*EXERCISE DETAILS*. Copy out all lines of the records in which the word "nose" appears.
▼▼▼
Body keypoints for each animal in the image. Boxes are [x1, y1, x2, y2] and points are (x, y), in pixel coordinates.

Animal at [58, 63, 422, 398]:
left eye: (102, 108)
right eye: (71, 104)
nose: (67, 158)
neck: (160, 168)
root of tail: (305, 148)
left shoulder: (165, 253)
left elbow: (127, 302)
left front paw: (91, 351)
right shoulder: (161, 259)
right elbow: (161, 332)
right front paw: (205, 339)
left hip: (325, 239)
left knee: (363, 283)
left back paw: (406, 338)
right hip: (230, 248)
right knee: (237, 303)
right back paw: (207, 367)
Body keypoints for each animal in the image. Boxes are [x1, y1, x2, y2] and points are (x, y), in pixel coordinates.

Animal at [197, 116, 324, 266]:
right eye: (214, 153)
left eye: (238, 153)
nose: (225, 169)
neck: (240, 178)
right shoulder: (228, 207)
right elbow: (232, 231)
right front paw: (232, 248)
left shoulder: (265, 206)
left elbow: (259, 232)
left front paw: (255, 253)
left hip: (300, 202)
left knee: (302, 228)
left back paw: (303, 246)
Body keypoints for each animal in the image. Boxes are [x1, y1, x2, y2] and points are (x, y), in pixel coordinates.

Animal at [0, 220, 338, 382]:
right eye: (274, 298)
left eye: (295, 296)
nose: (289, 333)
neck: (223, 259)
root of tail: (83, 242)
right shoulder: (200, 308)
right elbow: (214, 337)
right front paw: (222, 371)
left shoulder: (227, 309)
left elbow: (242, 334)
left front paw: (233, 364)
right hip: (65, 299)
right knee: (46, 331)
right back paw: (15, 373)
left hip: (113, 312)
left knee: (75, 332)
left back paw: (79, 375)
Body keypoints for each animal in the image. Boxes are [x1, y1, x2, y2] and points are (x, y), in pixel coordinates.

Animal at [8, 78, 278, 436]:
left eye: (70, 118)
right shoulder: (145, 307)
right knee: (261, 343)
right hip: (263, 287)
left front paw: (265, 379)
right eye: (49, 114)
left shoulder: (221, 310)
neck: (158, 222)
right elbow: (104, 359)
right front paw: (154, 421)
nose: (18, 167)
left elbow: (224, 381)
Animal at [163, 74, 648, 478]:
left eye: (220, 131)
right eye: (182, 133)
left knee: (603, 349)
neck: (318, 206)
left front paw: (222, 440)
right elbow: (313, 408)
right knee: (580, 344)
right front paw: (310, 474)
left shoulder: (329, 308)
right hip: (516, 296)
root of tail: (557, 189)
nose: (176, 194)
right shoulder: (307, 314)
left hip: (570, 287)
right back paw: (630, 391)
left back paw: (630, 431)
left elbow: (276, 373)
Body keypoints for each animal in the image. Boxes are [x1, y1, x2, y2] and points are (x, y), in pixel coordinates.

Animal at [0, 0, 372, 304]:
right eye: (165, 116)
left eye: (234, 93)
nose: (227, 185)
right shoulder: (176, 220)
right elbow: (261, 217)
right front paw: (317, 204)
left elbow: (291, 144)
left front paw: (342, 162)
▲▲▲
▼▼▼
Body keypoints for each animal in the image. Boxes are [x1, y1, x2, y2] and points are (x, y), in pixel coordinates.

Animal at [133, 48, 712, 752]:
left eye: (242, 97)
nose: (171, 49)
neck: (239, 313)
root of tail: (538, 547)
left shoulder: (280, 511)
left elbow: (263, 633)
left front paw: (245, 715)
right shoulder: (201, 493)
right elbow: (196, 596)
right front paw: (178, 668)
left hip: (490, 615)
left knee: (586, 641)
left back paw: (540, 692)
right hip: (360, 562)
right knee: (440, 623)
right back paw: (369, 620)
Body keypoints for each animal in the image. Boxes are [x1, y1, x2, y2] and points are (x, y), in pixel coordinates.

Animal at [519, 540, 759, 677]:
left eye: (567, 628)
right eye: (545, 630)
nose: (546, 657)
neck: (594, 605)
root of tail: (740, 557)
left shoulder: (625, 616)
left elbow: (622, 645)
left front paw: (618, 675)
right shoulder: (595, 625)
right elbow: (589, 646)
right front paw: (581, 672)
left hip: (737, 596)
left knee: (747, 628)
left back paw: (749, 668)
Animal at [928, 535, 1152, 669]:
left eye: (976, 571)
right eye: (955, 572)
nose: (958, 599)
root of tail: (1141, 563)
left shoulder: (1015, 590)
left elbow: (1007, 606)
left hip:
▲▲▲
*WRITTEN SOLUTION*.
nose: (67, 158)
nose: (225, 169)
nose: (289, 333)
nose: (18, 167)
nose: (176, 194)
nose: (227, 185)
nose: (171, 49)
nose: (546, 657)
nose: (958, 599)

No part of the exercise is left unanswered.